■ **EXERCISE AIM**: Please pick out every line in the material below that contains the word "Сезон" and copy each of those lines. Case counts when matching.

(Text extracted page by page)
──────
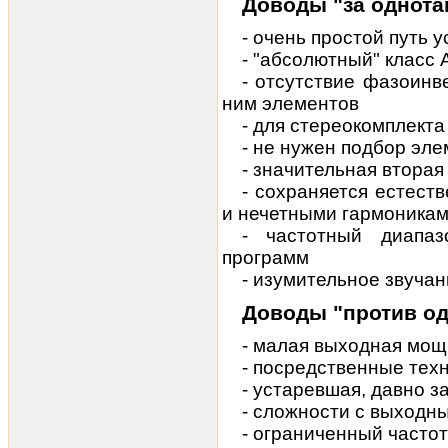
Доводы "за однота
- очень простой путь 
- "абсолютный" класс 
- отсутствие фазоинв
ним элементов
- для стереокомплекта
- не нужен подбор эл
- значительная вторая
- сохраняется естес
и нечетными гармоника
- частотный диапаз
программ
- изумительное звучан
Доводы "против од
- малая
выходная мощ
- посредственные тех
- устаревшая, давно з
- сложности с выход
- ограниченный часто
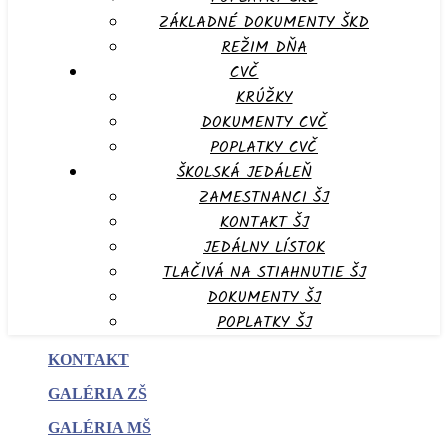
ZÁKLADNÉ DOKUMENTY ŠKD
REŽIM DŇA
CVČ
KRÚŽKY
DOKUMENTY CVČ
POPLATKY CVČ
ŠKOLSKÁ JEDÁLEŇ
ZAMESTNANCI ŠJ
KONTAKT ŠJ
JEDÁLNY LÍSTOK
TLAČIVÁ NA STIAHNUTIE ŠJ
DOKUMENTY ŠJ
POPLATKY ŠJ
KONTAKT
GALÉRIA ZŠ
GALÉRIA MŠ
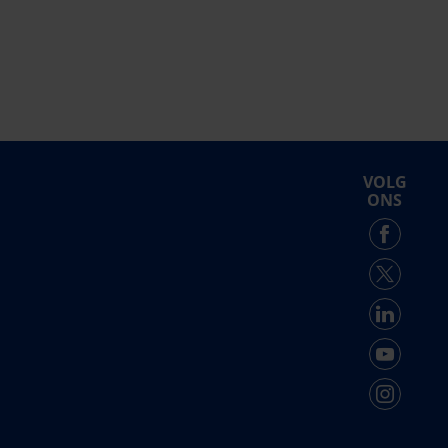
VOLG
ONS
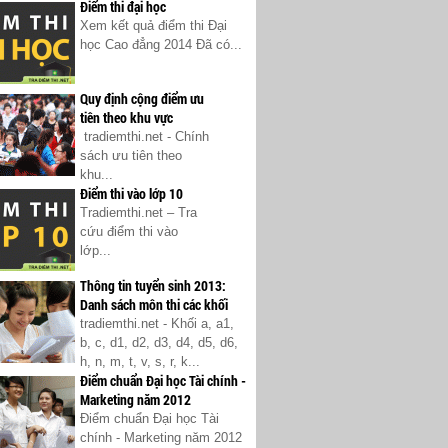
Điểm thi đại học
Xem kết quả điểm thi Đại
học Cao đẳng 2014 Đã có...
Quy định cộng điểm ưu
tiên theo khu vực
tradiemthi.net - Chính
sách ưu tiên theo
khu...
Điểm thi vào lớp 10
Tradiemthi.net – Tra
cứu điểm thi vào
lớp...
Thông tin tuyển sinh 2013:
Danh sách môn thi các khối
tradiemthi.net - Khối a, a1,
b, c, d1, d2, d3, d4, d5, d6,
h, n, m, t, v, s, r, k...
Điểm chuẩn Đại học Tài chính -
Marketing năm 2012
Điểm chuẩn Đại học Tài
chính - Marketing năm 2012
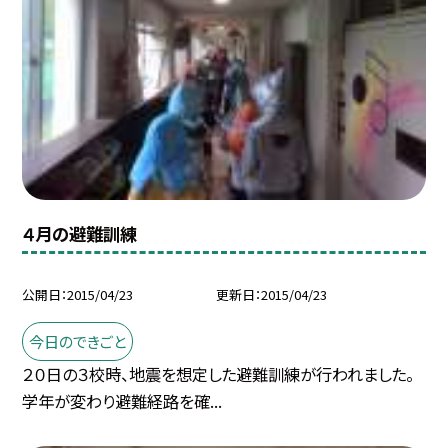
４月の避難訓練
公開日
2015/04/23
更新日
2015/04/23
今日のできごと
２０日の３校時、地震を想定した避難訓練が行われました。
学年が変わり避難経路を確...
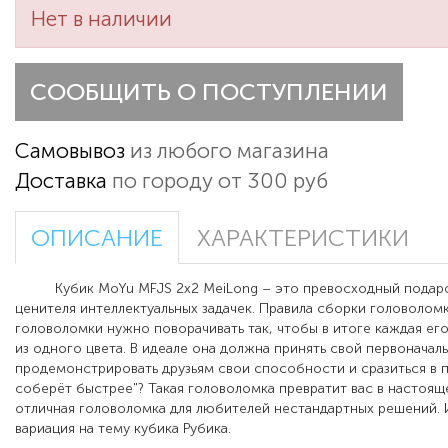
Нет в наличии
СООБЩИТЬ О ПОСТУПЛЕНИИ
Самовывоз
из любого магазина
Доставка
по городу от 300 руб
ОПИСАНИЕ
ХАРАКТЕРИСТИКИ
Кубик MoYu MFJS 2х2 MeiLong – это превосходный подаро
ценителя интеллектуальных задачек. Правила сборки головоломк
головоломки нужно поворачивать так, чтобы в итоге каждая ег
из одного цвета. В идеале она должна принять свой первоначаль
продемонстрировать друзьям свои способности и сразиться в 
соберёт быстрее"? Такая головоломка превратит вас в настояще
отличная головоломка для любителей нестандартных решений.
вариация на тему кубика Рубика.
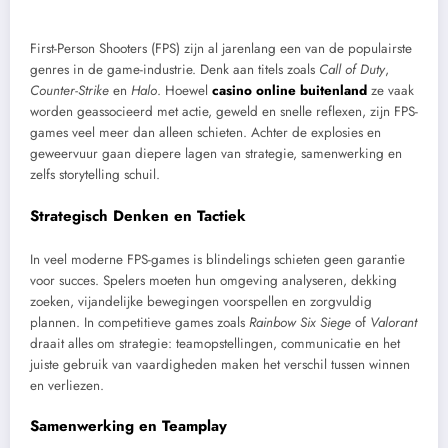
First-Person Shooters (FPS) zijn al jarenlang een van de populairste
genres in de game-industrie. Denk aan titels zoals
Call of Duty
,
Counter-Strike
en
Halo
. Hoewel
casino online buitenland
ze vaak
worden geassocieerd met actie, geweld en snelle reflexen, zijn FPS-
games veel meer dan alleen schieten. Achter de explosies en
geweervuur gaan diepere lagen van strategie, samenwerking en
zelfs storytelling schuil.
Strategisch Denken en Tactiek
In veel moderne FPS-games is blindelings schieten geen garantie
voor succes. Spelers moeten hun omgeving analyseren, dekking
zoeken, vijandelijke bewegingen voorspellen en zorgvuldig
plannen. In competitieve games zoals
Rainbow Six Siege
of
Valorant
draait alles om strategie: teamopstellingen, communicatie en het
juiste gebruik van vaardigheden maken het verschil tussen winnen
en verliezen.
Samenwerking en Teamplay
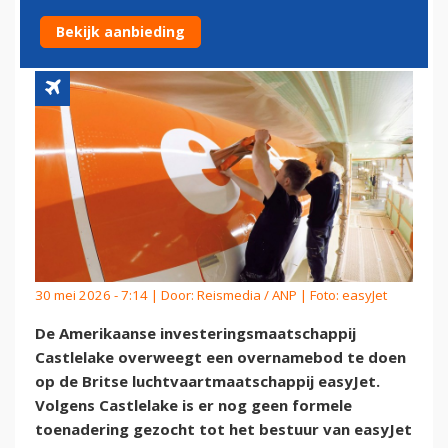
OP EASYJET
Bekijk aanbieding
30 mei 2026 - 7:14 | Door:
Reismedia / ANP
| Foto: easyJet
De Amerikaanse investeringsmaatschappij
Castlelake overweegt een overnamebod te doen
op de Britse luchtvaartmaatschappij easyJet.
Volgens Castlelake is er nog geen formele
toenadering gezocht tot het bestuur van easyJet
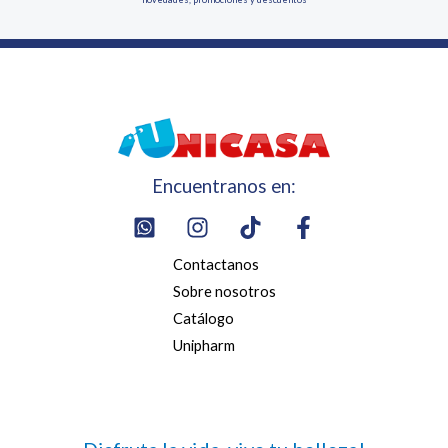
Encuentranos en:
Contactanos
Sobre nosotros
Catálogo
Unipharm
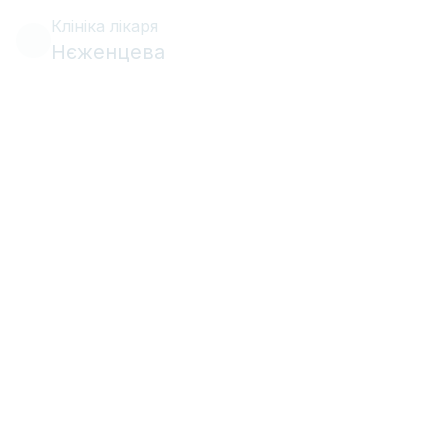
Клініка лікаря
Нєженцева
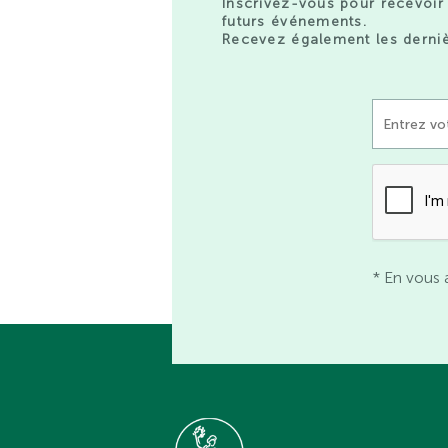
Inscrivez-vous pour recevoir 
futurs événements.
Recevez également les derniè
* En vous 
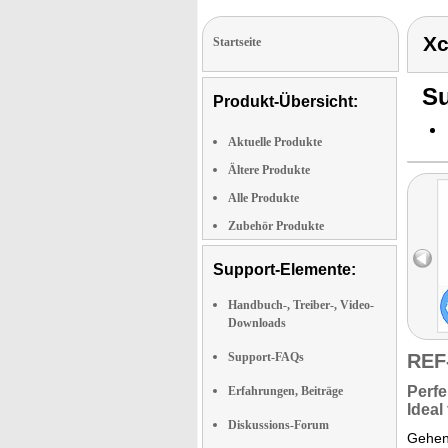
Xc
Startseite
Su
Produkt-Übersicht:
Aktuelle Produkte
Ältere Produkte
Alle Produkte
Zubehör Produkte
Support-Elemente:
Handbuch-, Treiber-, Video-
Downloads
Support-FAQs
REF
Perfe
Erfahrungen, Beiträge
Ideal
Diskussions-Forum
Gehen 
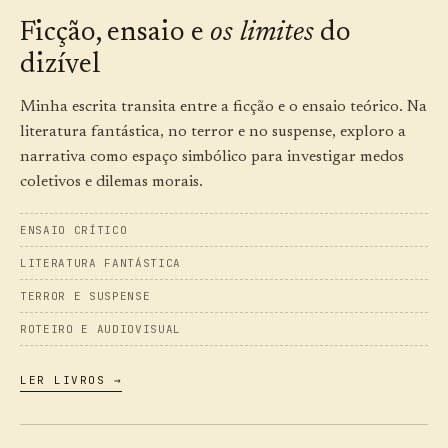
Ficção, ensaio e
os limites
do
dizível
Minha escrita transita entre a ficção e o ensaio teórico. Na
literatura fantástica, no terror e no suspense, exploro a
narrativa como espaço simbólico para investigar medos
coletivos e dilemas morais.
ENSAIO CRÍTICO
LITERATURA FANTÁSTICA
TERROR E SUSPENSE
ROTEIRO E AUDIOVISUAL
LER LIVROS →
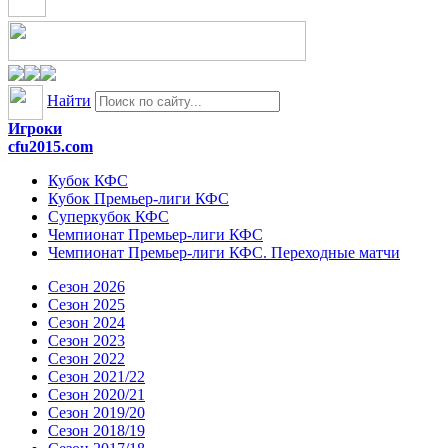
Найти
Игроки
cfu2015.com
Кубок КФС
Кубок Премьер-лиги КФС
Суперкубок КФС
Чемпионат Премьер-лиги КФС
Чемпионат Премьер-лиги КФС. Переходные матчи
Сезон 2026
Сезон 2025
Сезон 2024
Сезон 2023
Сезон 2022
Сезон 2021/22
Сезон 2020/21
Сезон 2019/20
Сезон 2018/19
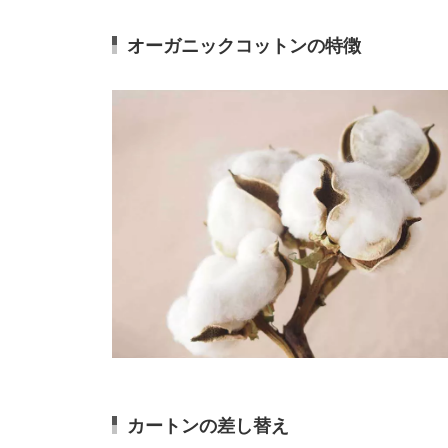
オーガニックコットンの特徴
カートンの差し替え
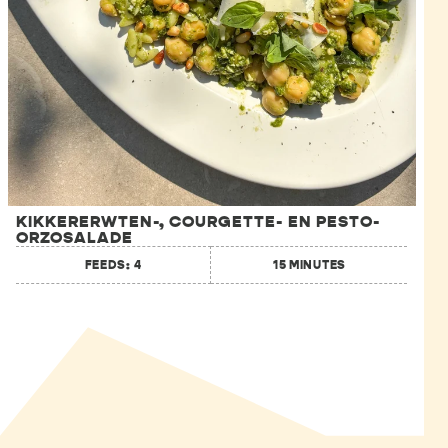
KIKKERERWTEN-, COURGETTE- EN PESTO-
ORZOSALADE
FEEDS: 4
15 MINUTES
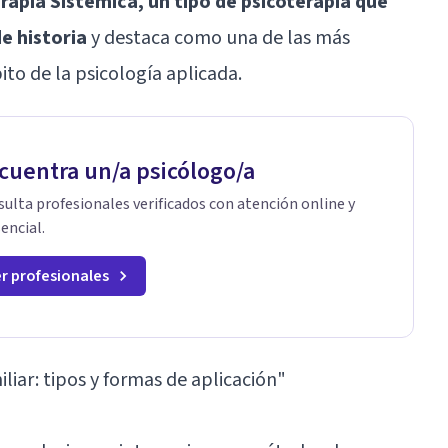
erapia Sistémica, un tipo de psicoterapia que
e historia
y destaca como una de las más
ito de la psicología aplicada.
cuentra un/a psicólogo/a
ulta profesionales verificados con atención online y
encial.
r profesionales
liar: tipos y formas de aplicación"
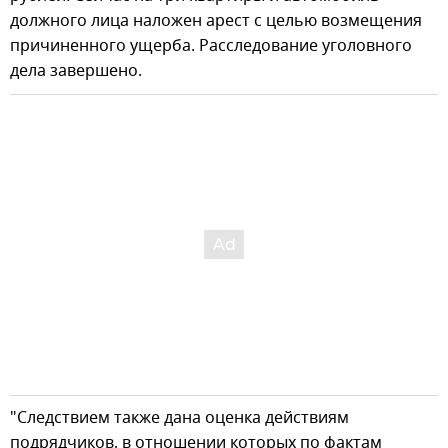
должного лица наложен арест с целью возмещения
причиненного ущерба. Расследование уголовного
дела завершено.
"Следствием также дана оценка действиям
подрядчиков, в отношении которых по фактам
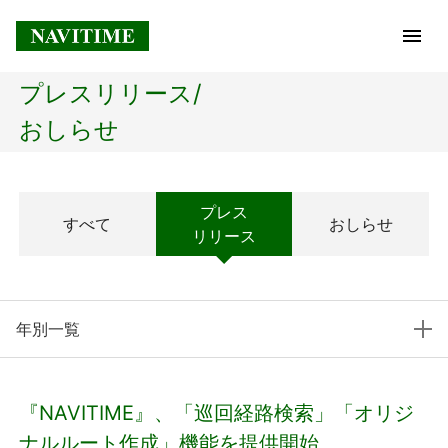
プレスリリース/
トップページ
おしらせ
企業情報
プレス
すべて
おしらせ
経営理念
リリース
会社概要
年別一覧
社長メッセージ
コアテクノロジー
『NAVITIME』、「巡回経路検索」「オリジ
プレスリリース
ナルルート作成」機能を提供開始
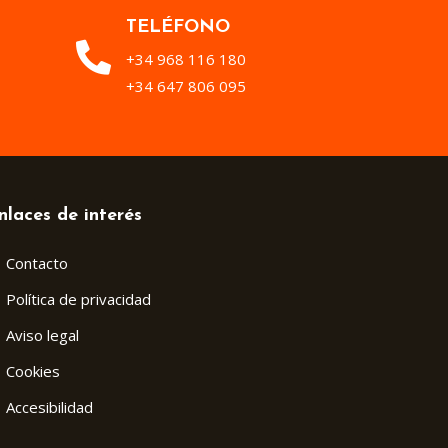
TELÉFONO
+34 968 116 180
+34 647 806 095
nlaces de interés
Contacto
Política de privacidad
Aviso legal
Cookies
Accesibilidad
──────
■ **SOLUTION TO THIS TASK**:
Сезон 2026
Сезон 2025
Сезон 2024
Сезон 2023
Сезон 2022
Сезон 2021/22
Сезон 2020/21
Сезон 2019/20
Сезон 2018/19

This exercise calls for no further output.